Le gouvernement Couillard et le Protecteur du citoyen pressent la Régie du logement de renoncer à une décision controversée de cesser de publier une estimation des hausses de loyer.

Chaque année, la Régie publie un communiqué qui informe la population du calcul des augmentations de loyer. Jusqu'à l'an dernier, elle publiait aussi une estimation des hausses de loyer auxquelles pouvaient s'attendre les locataires de logements non chauffés ou chauffés à l'électricité, au mazout ou au gaz.

Ce tableau servait de repère aux locataires, qui pouvaient ainsi évaluer si leur augmentation de loyer était raisonnable à la lumière de la fluctuation des coûts du chauffage.

Or, a appris La Presse, le ministre des Affaires municipales, Martin Coiteux, et le protecteur du citoyen, Claude Dussault, viennent tous deux de demander à la Régie de faire marche arrière.

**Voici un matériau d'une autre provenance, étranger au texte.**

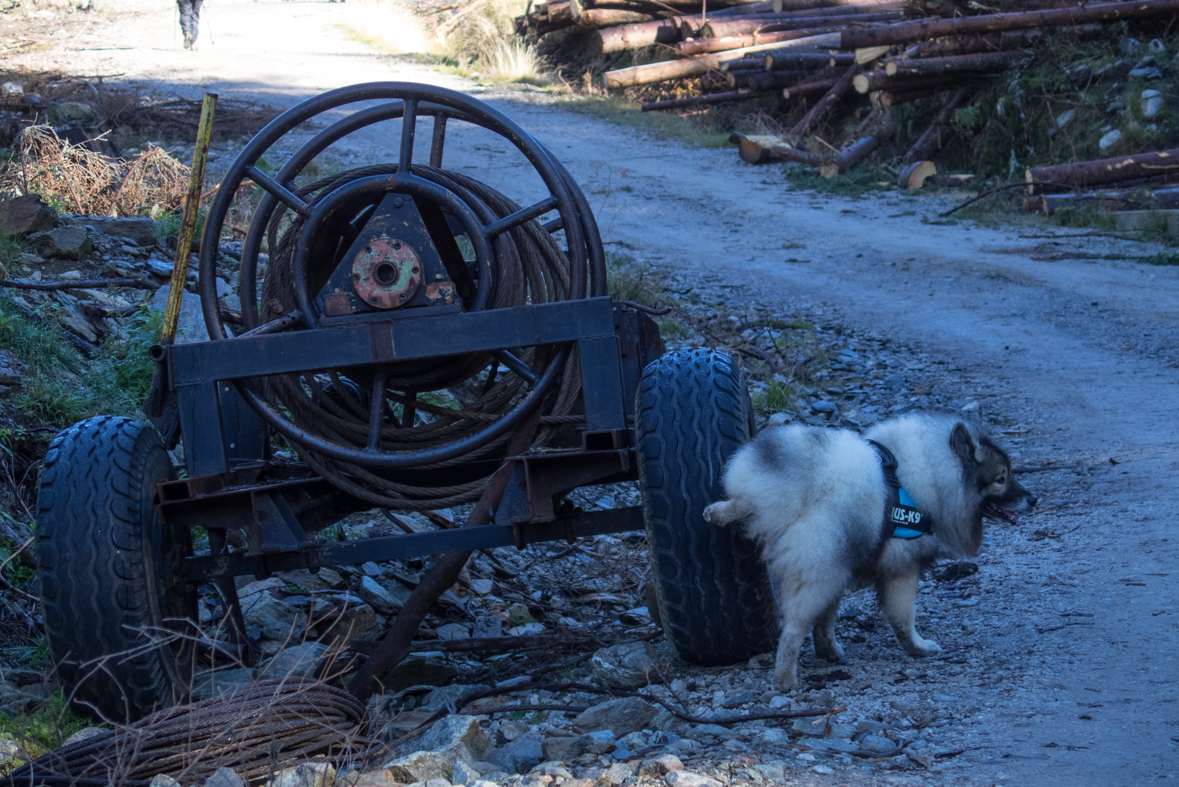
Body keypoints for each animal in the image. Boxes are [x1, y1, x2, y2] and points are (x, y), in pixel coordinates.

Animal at [702, 412, 1037, 688]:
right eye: (1001, 479)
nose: (1033, 499)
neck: (931, 479)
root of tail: (800, 486)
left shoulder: (846, 566)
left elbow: (827, 619)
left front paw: (829, 650)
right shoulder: (902, 570)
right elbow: (903, 618)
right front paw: (919, 647)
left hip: (829, 565)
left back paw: (717, 512)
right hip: (819, 572)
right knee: (793, 630)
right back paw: (785, 680)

Dans une lettre expédiée la semaine dernière, que La Presse a obtenue, M. Coiteux invite la présidente de la Régie, Anne Morin, à réexaminer la réforme.

« Bien que je puisse comprendre le désir de la Régie de mettre l'accent sur des outils de calcul afin que les locateurs et locataires puissent s'entendre sur une éventuelle hausse de loyer, je ne suis pas convaincu que l'arrêt de la diffusion de cette information fut opportun puisqu'une réflexion sur le fonctionnement de la Régie est prévue », écrit le ministre des Affaires municipales, dans une lettre à la Régie du logement.

Le Protecteur du citoyen a lui aussi lancé une charge contre la réforme. Dans une lettre expédiée hier, M. Dussault recommande carrément à la Régie « de reprendre immédiatement la diffusion des estimations d'augmentation de loyer ».

Il fait valoir que la réforme pénalise les locataires qui souhaitent contester une hausse de loyer. Ceux-ci doivent désormais se fier à des informations fournies par leurs propriétaires dans le cadre de leurs démarches.

« Il est en effet peu probable que les propriétaires transmettent systématiquement à leurs locataires les renseignements complets avec la demande d'augmentation de loyer, d'autant plus que la Loi ne les oblige pas à le faire », fait valoir M. Dussault.

CONTESTÉE

La fin de la publication des indices d'augmentation de loyer a suscité l'ire des associations de locataires, qui ont accusé la Régie de « céder au lobby des propriétaires ». Le Regroupement des comités logement et associations de locataires du Québec (RCLALQ) a organisé des manifestations la semaine dernière pour contester le changement.

Son porte-parole, Maxime Roy-Allard, rappelle que la Régie encourage les propriétaires et les locataires à s'entendre à l'amiable sur des hausses de loyer.

« Pour que les deux parties négocient, il faut quand même donner des outils aux deux, résume-t-il. Sinon, le rapport de forces est inégal. »

La décision de la Régie a aussi soulevé des critiques à l'Assemblée nationale. Le député de Québec solidaire Amir Khadir a appelé le Protecteur du citoyen à enquêter sur la question. Puis, hier, la députée du Parti québécois Catherine Fournier a pressé le ministre Coiteux de faire rétablir l'outil d'information « dans les plus brefs délais ».